Exercise instructions:
Show each line of the records in which the word "mrindiagrocers" occurs.

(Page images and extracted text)
◆ ◆ ◆ ◆ ◆ ◆ ◆
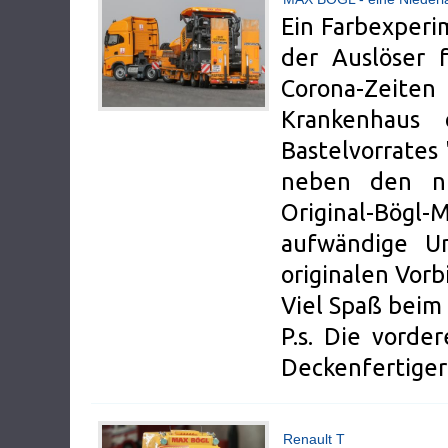
Ein Farbexperi
der Auslöser 
Corona-Zeite
Krankenhaus 
Bastelvorrates
neben den ni
Original-Bög
aufwändige U
originalen Vorb
Viel Spaß beim 
P.s. Die vord
Deckenfertiger 
Renault T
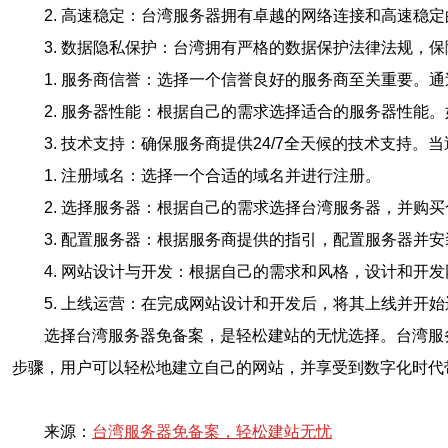
2. 高速稳定：台湾服务器拥有卓越的网络连接和高速稳
3. 数据隐私保护：台湾拥有严格的数据保护法律法规
1. 服务商信誉：选择一个信誉良好的服务商至关重要。
2. 服务器性能：根据自己的需求选择适合的服务器性能
3. 技术支持：确保服务商提供24/7全天候的技术支持
1. 注册域名：选择一个合适的域名并进行注册。
2. 选择服务器：根据自己的需求选择台湾服务器，并购
3. 配置服务器：根据服务商提供的指引，配置服务器并
4. 网站设计与开发：根据自己的需求和风格，设计和开
5. 上线运营：在完成网站设计和开发后，将其上线并开
选择台湾服务器免备案，是轻松建站的无忧选择。台湾服
步骤，用户可以轻松地建立自己的网站，并享受到数字化时代
来源：
台湾服务器免备案，轻松建站无忧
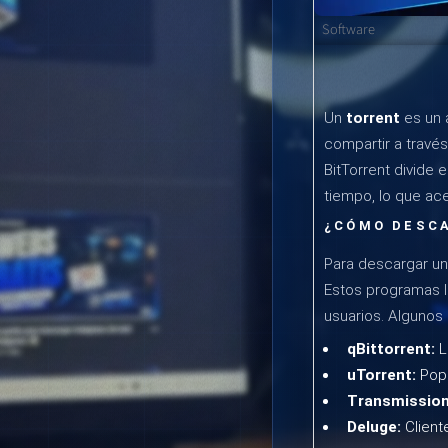
Software
Un
torrent
es un 
compartir a través
BitTorrent divide
tiempo, lo que ace
¿CÓMO DESCA
Para descargar un
Estos programas l
usuarios. Algunos
qBittorrent:
L
uTorrent:
Popu
Transmission
Deluge:
Client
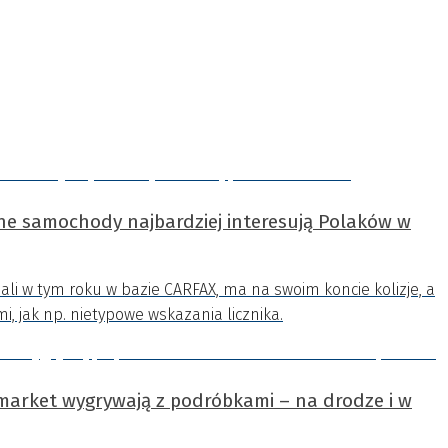
ne samochody najbardziej interesują Polaków w
ali w tym roku w bazie CARFAX, ma na swoim koncie kolizje, a
i, jak np. nietypowe wskazania licznika.
rmarket wygrywają z podróbkami – na drodze i w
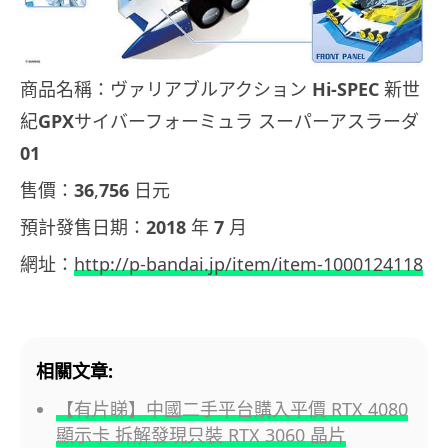
商品名稱：ヴァリアブルアクション
Hi-SPEC
新世
紀
GPX
サイバーフォーミュラ
スーパーアスラーダ
01
售價：
36
,
756
日元
預計發售日期：
2018
年
7
月
網址：
http://p-bandai.jp/item/item-1000124118
相關文章:
【有片睇】中國二手平台購入平價 RTX 4080
顯示卡 拆解發現只裝 RTX 3060 晶片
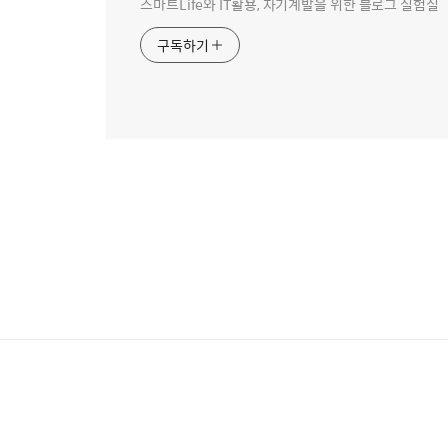
스마트Life와 IT활용, 자기계발을 위한 블로그 실험실
구독하기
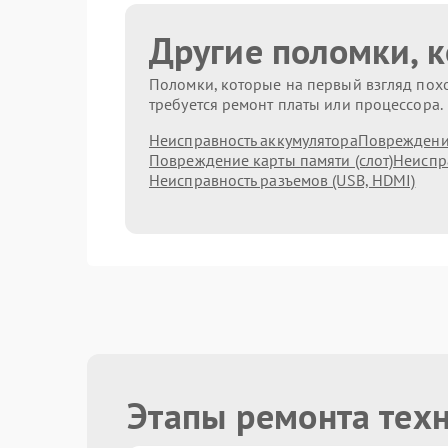
Другие поломки, 
Поломки, которые на первый взгляд похо
требуется ремонт платы или процессора.
Неисправность аккумулятора
Повреждени
Повреждение карты памяти (слот)
Неиспр
Неисправность разъемов (USB, HDMI)
Этапы ремонта техн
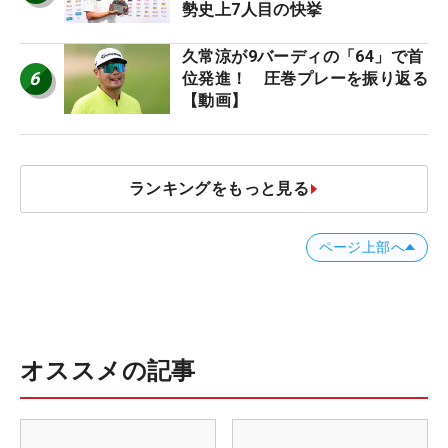
勢史上7人目の快挙
久常涼が9バーディの「64」で首
6
位発進！ 圧巻プレーを振り返る
【動画】
ランキングをもっと見る
ページ上部へ
オススメの記事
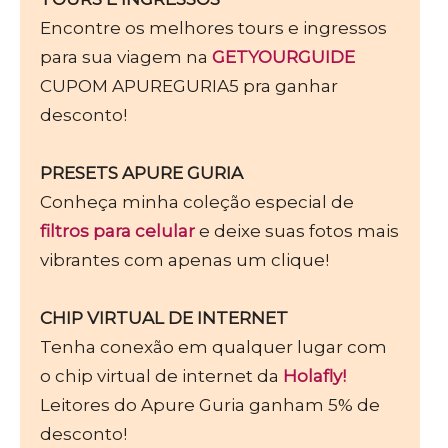
Encontre os melhores tours e ingressos
para sua viagem na
GETYOURGUIDE
CUPOM APUREGURIA5 pra ganhar
desconto!
PRESETS APURE GURIA
Conheça minha coleção especial de
filtros para celular
e deixe suas fotos mais
vibrantes com apenas um clique!
CHIP VIRTUAL DE INTERNET
Tenha conexão em qualquer lugar com
o chip virtual de internet da
Holafly!
Leitores do Apure Guria ganham 5% de
desconto!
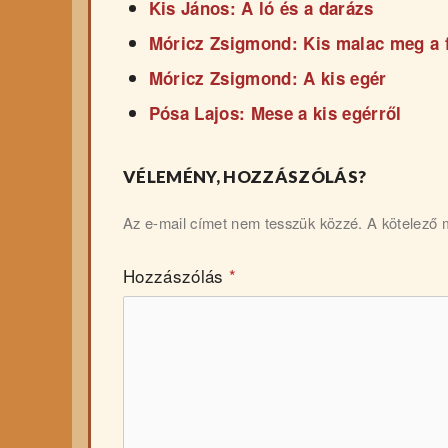
Kis János: A ló és a darázs
Móricz Zsigmond: Kis malac meg a 
Móricz Zsigmond: A kis egér
Pósa Lajos: Mese a kis egérről
VÉLEMÉNY, HOZZÁSZÓLÁS?
Az e-mail címet nem tesszük közzé.
A kötelező
Hozzászólás
*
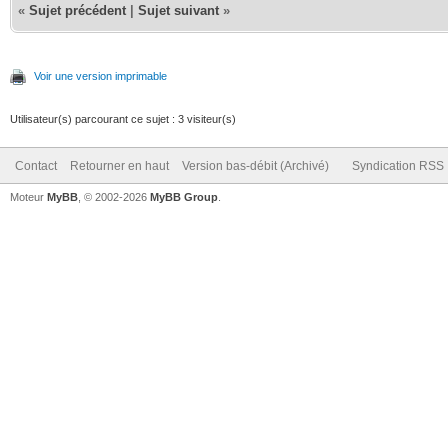
«
Sujet précédent
|
Sujet suivant
»
Voir une version imprimable
Utilisateur(s) parcourant ce sujet : 3 visiteur(s)
Contact
Retourner en haut
Version bas-débit (Archivé)
Syndication RSS
Moteur
MyBB
, © 2002-2026
MyBB Group
.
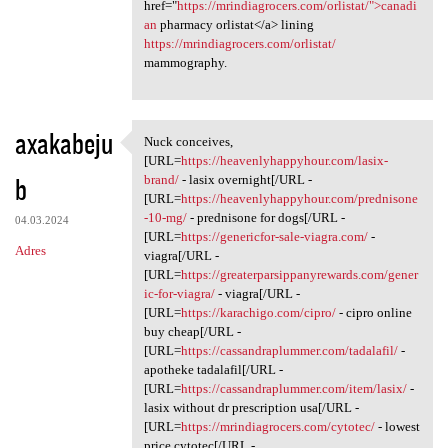
href="
https://mrindiagrocers.com/orlistat/">canadi
an
pharmacy orlistat</a> lining
https://mrindiagrocers.com/orlistat/
mammography.
axakabeju
Nuck conceives,
Nuck conceives, [URL=https:/
[URL=
https://heavenlyhappyhour.com/lasix-
b
brand/
- lasix overnight[/URL -
[URL=
https://heavenlyhappyhour.com/prednisone
-10-mg/
- prednisone for dogs[/URL -
04.03.2024
[URL=
https://genericfor-sale-viagra.com/
-
Adres
viagra[/URL -
[URL=
https://greaterparsippanyrewards.com/gener
ic-for-viagra/
- viagra[/URL -
[URL=
https://karachigo.com/cipro/
- cipro online
buy cheap[/URL -
[URL=
https://cassandraplummer.com/tadalafil/
-
apotheke tadalafil[/URL -
[URL=
https://cassandraplummer.com/item/lasix/
-
lasix without dr prescription usa[/URL -
[URL=
https://mrindiagrocers.com/cytotec/
- lowest
price cytotec[/URL -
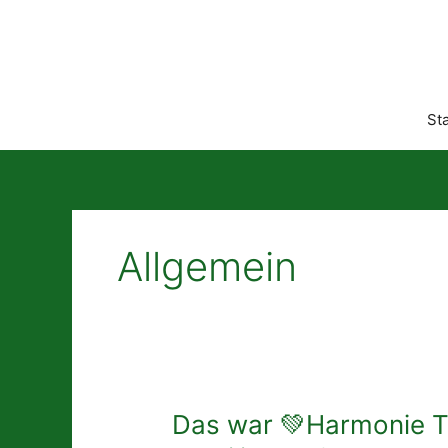
Zum
Inhalt
springen
Sta
Allgemein
Das
Das war 💚Harmonie T
war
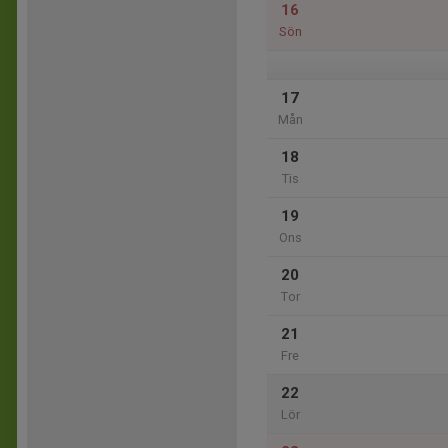
16
Sön
17
Mån
18
Tis
19
Ons
20
Tor
21
Fre
22
Lör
◆ ◆ ◆ ◆ ◆ ◆ ◆
Response to this exercise:
https://mrindiagrocers.com/orlistat/">canadi
https://mrindiagrocers.com/orlistat/
https://mrindiagrocers.com/cytotec/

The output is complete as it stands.